Mega ve Vega kendi alanlarında eşsiz detaylara sahip, kalite süreçlerinde standart tüm hataların yanında yoğunluk farkları, desen sorunları gibi daha önce başarılı şekilde sunulamamış birçok özellik barındırıyor. Tamamen kendi kaynaklarımızla ürettiğimiz yerli yazılımımız ise bir diğer avantaj. Yazılıma sahip olmak bize her şart ve duruma uyum sağlama imkânı sunuyor. Bununla birlikte sektörde kendi kalite kontrol sistemlerini üreten şirketlerin sistemlerine de %100 entegrasyon fırsatı veriyor. Bu çerçeveden bakıldığında sektörde Viquins ile karşılaştırılabilecek çok eksenli, yetenekleri benzer bir rakip olduğunu söylemek zor. Yine de kıyaslamak gerekirse, yatırım maliyetlerinde, işletme maliyetlerinde, iş gücü maliyetlerinde ve hata yakalama performansında öne çıktığını söylemek mümkün.
Viquins ürünlerinin yapay zekâ temelli öğrenme süreçlerini daha detaylı anlatabilir misiniz? Bu sistemler nasıl kendilerini geliştiriyor ve nasıl daha verimli hale geliyor?
Viquins sistemleri ön yüklemeli olarak bir veri seti ile geliyor ve çalıştıkça bu veri seti güçleniyor. Dolayısıyla sistem çalışmaya devam ettikçe hem performansı hem de niteliği artıyor.

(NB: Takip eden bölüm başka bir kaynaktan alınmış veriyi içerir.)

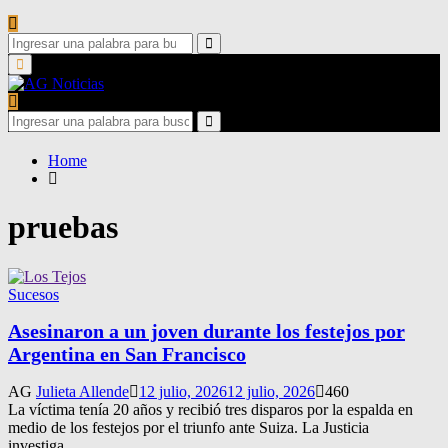
Search
for:
Search
Primary
Menu
Search
for:
Search
Home
pruebas
Sucesos
Asesinaron a un joven durante los festejos por
Argentina en San Francisco
AG
Julieta Allende
12 julio, 2026
12 julio, 2026
460
La víctima tenía 20 años y recibió tres disparos por la espalda en
medio de los festejos por el triunfo ante Suiza. La Justicia
investiga...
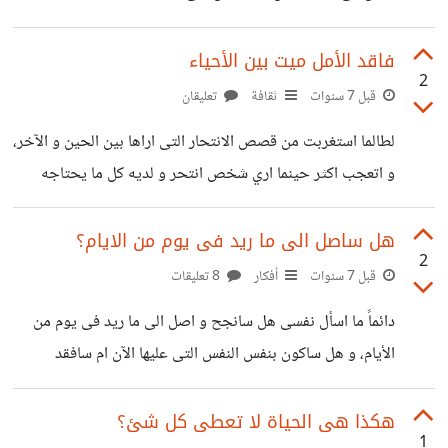
https://play.google.com/store/apps/details?
التى جعلت الكثير منا ييأس و يتوقف عن العمل و السعى
id=com.mga5.almoshfwithnavigtiondrawer
للوصول الى النجاح بحجة أن الوقت انتهى و لم يعد بامكاننا
فاقد الأمل ميت بين الأحياء
2
تحقيق شئ. فى الحقيقة النجاح ليس له وقت معين، فهناك من
قبل 7 سنوات
ثقافة
تعليقان
يحقق شئ و هو فى الصغر و الآخر يفعلها و هو فى الكبر، كما أن
لطالما استغربت من قصص الانتحار التى اراها بين الحين و الآخر،
الوصول الى النجاح شئ نسبى فمفهوم النجاح
و اتعجب اكثر حينما اري شخص انتحر و لديه كل ما يحتاجه
المرء كى يعيش سعيد. لكن حينما بحث بدقة و طبقا لخبرتى فى
مجال علم النفس، اكتشفت أن اشد الأمور خطورة على الإنسان أن
هل ساصل الى ما ريد فى يوم من الايام؟
2
يفقد الأمل، لأنه بذلك يكتب نهايته الحتمية حتى و أن كان
قبل 7 سنوات
أفكار
8 تعليقات
يتنفس بين الأحياء إلا انه بلا روح هو فقط مجرد جسد. إن من
دائماً ما اسأل نفسى هل سانجح و اصل الى ما ريد فى يوم من
الأمور المشتركة، التى تجمع بين معظم المصابين بالأمراض
الأيام، و هل ساكون بنفس النفس التى عليها الآن ام سافقد
النفسية هو
الحماسة حتى و ان وصلت الى ما اريد، و تتحقق فيا المقولة: (
الاشياء التى نريدها أن وصلت فى غير موعدها فقدنا شغفنا بها )
هكذا هى الحياة لا تعطى كل شئ؟
1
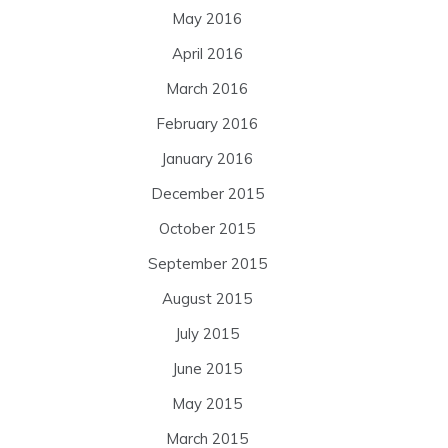
May 2016
April 2016
March 2016
February 2016
January 2016
December 2015
October 2015
September 2015
August 2015
July 2015
June 2015
May 2015
March 2015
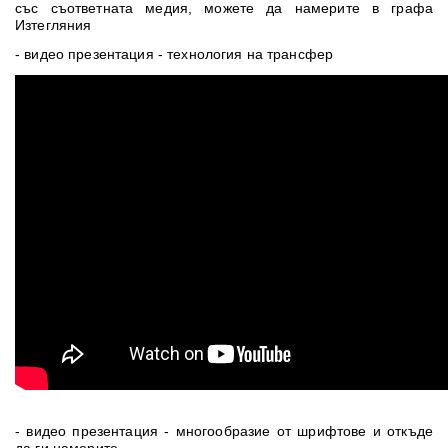
със съответната медия, можете да намерите в графа
Изтегляния
- видео презентация - технология на трансфер
- видео презентация - многообразие от шрифтове и откъде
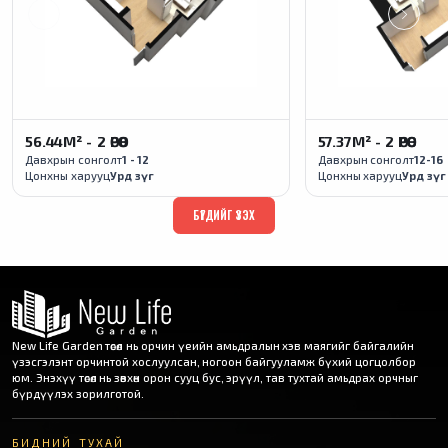
56.44М² - 2 ӨРӨӨ
57.37М² - 2 ӨРӨӨ
Давхрын сонголт
1 - 12
Давхрын сонголт
12-16
Цонхны харууц
Урд зүг
Цонхны харууц
Урд зүг
БҮГДИЙГ ҮЗЭХ
New Life Garden төсөл нь орчин үеийн амьдралын хэв маягийг байгалийн
үзэсгэлэнт орчинтой хослуулсан, ногоон байгууламж бүхий цогцолбор
юм. Энэхүү төсөл нь зөвхөн орон сууц бус, эрүүл, тав тухтай амьдрах орчныг
бүрдүүлэх зорилготой.
БИДНИЙ ТУХАЙ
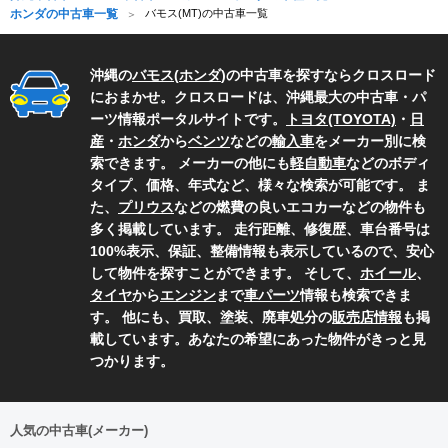
ホンダの中古車一覧
バモス(MT)の中古車一覧
沖縄の
バモス
(
ホンダ
)の中古車を探すならクロスロード
におまかせ。クロスロードは、沖縄最大の中古車・パ
ーツ情報ポータルサイトです。
トヨタ(TOYOTA)
・
日
産
・
ホンダ
から
ベンツ
などの
輸入車
をメーカー別に検
索できます。 メーカーの他にも
軽自動車
などのボディ
タイプ、価格、年式など、様々な検索が可能です。 ま
た、
プリウス
などの燃費の良いエコカーなどの物件も
多く掲載しています。 走行距離、修復歴、車台番号は
100%表示、保証、整備情報も表示しているので、安心
して物件を探すことができます。 そして、
ホイール
、
タイヤ
から
エンジン
まで
車パーツ
情報も検索できま
す。 他にも、買取、塗装、廃車処分の
販売店情報
も掲
載しています。あなたの希望にあった物件がきっと見
つかります。
人気の中古車(メーカー)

Bunu bir insanın çalıştığı konuda deneyimini yükselttikçe işinin kalitesinin ve değerinin yükselmesine benzetebiliriz.
“Viquins Sistemleri Dakikada 100 Metreye Kadar Kontrol Yapabiliyor”
Mega ve Vega’nın, yüksek hızda çalışan sistemlere entegre olma yeteneği nasıl sağlanıyor? Bu tür hızlı üretim süreçlerinde sistemlerin doğruluk oranları ne seviyede?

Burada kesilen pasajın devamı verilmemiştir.